Terlebih model bisnisnya masih banyak yang menggunakan pendekatan “bakar uang” untuk menggaet konsumen sehingga membutuhkan suntikan dana baru yang cukup besar dari investor atau perusahaan modal ventura. Dalam kondisi ketidakpastian ekonomi global seperti sekarang potensi seretnya dana investor diprediksi akan terus berlanjut. Hal ini berpotensi terjadinya bubble teknologi digital.
Sekadar mengigatkan, pada rentang 1998-2000 dunia mengenal istilah Dotcom Bubble atau gelembung teknologi informasi. Saat itu, banyak bursa saham di negara-negara industri yang naik secara tajam dari segi ekuitas. Peristiwa itu juga mendukung tumbuhnya industri berbasis internet dan bidang-bidang yang berkaitan. Sayangnya tidak semua startup digital dapat mempertahankan kesuksesannya.
Ambil contoh perusahaan Pets.com yang hanya bertahan selama sembilan bulan sebelum bangkrut. Beberapa perusahaan berbasis digital lain, seperti Boo.com, Webvan, dan beberapa perusahaan telekomunikasi lainnya, langsung bubar jalan juga. Jika ditotal, rata-rata nilai saham perusahaan berbasis internet turun hingga 75% saat itu.

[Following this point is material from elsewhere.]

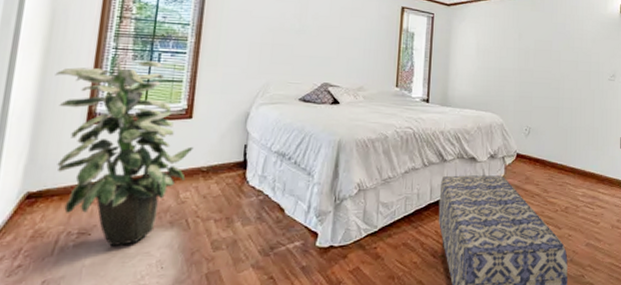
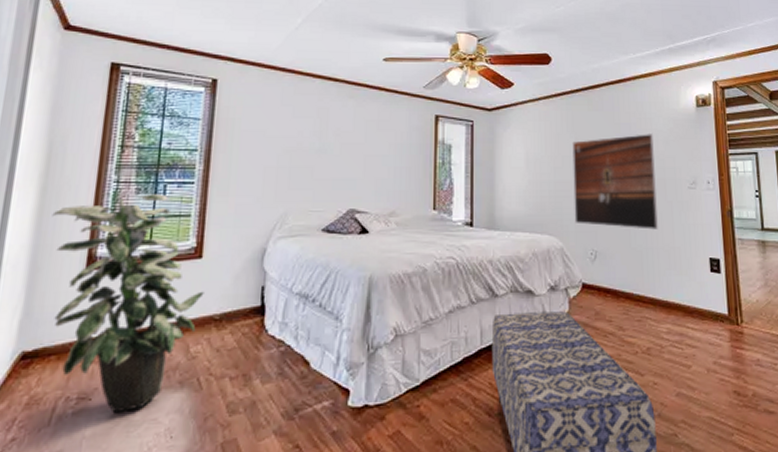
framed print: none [514,33,583,112] -> present [572,134,658,230]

Dotcom bubble adalahgelembung yang tercipta gara-gara kemudahan modal, kepercayaan pasar yang terlalu besar, serta spekulasi murni. Maka, saat indeks Nasdaq mencapai puncak pada 10 Maret 2000 dengan nilai 5048, beberapa perusahaan digital lain langsung latah untuk melantai di bursa. Maka terjadilah panic buying di kalangan investor. Sesudah beberapa minggu, saham langsung anjlok. Pada akhir 2001, banyak perusahaan dotcom yang gulung tikar dan menyebabkan investor rugi besar.
Sampai pertengahan tahun setidaknya ada enam startup di Indonesia yang melakukan PHK massal dengan beragam alasan. Keenam perusahaan tersebut yakni TaniHub, Zenius, LinkAja, Pahamify, JD.ID, dan Mobile Premier League (MPL).

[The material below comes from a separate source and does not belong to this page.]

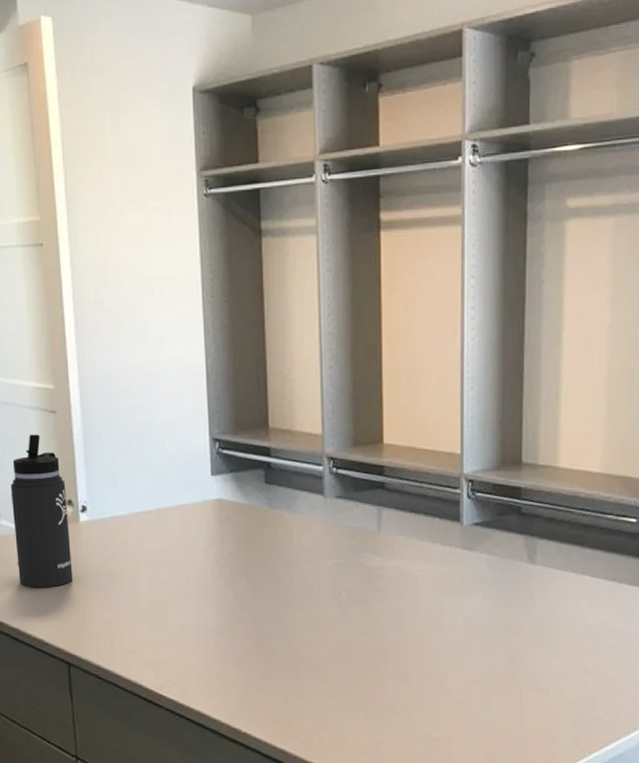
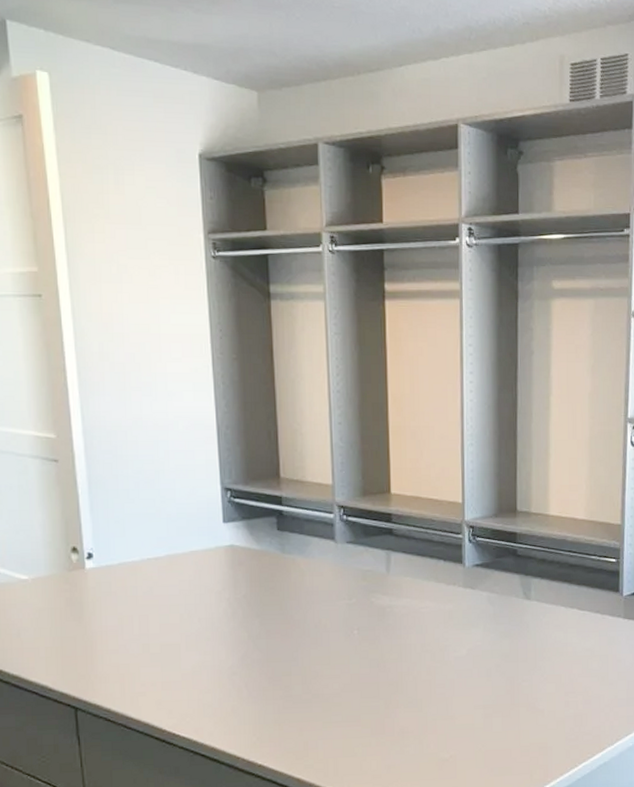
thermos bottle: present [11,434,73,588] -> none [9,482,79,635]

Bahkan untuk MPL, platform e-sport dan gim asal India, selain mem-PHK 100 orang karyawannya mereka juga memutuskan keluar dari pasar Indonesia. Hal ini karena pasar domestik dinilai kurang prospektif sehingga pertumbuhan bisnis usahanya terus melambat.

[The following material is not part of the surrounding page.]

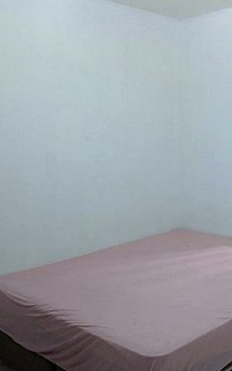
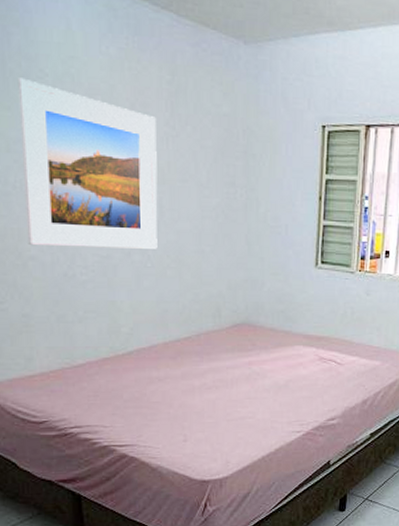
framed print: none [23,61,116,176] -> present [17,78,158,249]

Sementara Zenius, platform digital di sektor pendidikan, menyatakan bahwa PHK sebanyak 200 orang karyawannya dilakukan lantaran perusahaan sedang mengalami kondisi ekonomi terburuk dalam beberapa dekade terakhir. Hal ini mendorong Zenius untuk melakukan konsolidasi dan sinergi proses bisnis untuk memastikan keberlanjutan usahanya.
Agar fenomena Dotcom Bubble tidak terulang dan perusahaan startup tetap eksis dalam menghadapi turbulensi ekonomi, perusahaan startup seyogyanya perlu melakukan perombakan model bisnis dengan tidak lagi jor-joran dalam promosi.
Prioritas pada revenue stream dan kualitas arus kas dapat dilakukan untuk mempertahankan kelangsungan usaha. Model bisnis yang menitikberatkan pada kesehatan arus kas dan sumber pendapatan yang stabil kini lebih seksi di mata investor. (Kur).